Imagine being told that one of the people in a meeting is a genuine billionaire (I owe this idea to Professor Don Boudreaux). How would you tell which one? His bodyguards, private jets and grouse moors are outside the room; his shirt and jeans are unlikely to give him away (as they would in 1900); his Rolex could be a cheap imitation; his teeth, girth and height are probably unremarkable (unlike in 1800); even his Diet Coke is the same as everybody else’s. Much more than in the past, most inequality in this country these days — though by no means all — is in luxuries, rather than necessities.
Measurements of inequality are not always indicative of the truly experienced equality. Making the rich poorer does not inevitably make the poor richer.Income is only one measure of the wealth of any class.
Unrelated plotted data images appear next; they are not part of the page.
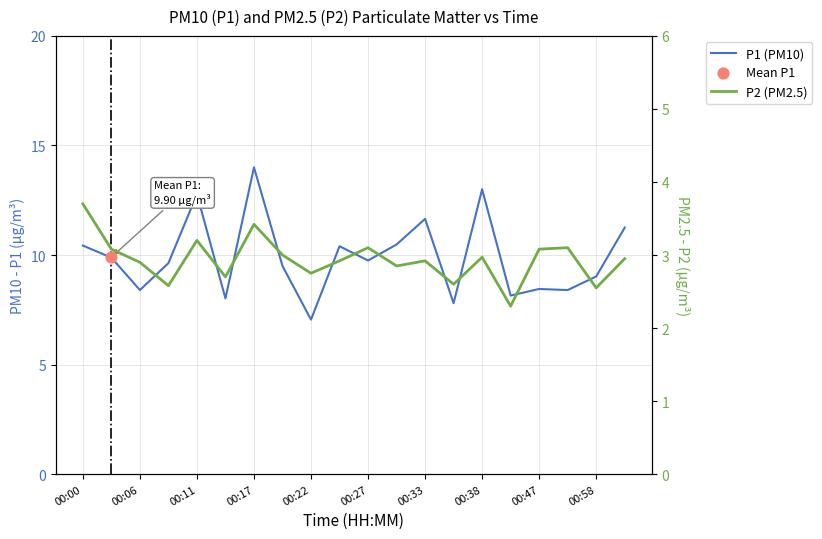

Is the value of P1 (PM10) at 00:17 greater than the value of P2 (PM2.5) at 00:06?

Yes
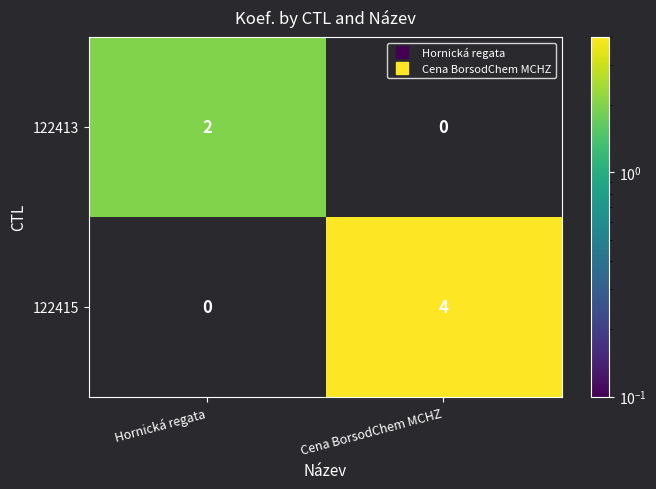

Which category has the highest value across all series?

Cena BorsodChem MCHZ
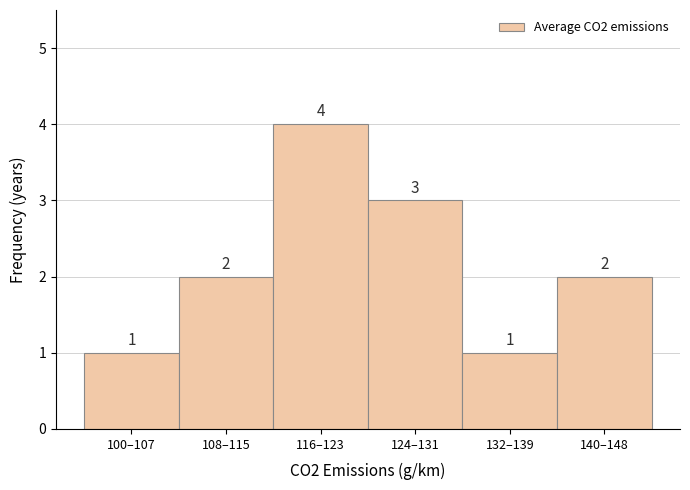

Reading left to right, list all the values displayed in this chart.

1	2	4	3	1	2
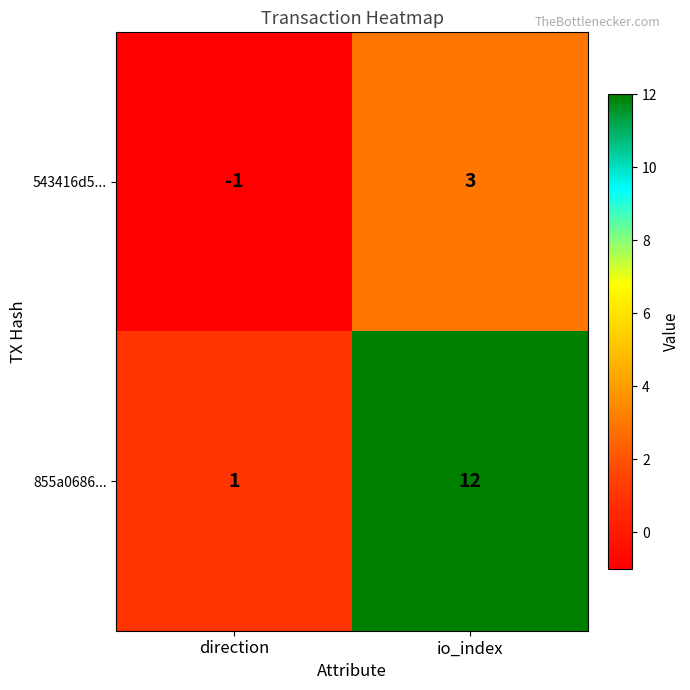

Which series has the largest total across all categories?

855a0686...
The quality of consumption is missed by much of the data.
Inequality occupies the minds of the elite and the academics. Most people at the low end of the scale just wants to improve their lot in life. That is more important than how well others are doing. Other than the new political elite who get massive checks from their crony relationships with the government, few people who depend on government subsistence will ever get enough of it to escape poverty.
From Daniel Greenfield’s excellent blog, Sultan Knish, The Inequality of Access:
A thief is still a thief whether he wears a mask, a suit or a t-shirt with a social justice slogan. When people appoint thieves to steal for them, they shouldn’t be surprised when the thieves also steal from them. As the scorpion said to the frog, “You knew what I was when you let me ride.”
The voters who most depend on government vote to break it far more thoroughly than any Tea Party politicians could. No Republicans could have done to Detroit what Detroit did to Detroit. Not even the most extreme Tea Party politician could have done as much damage to the Federal government as Obama did.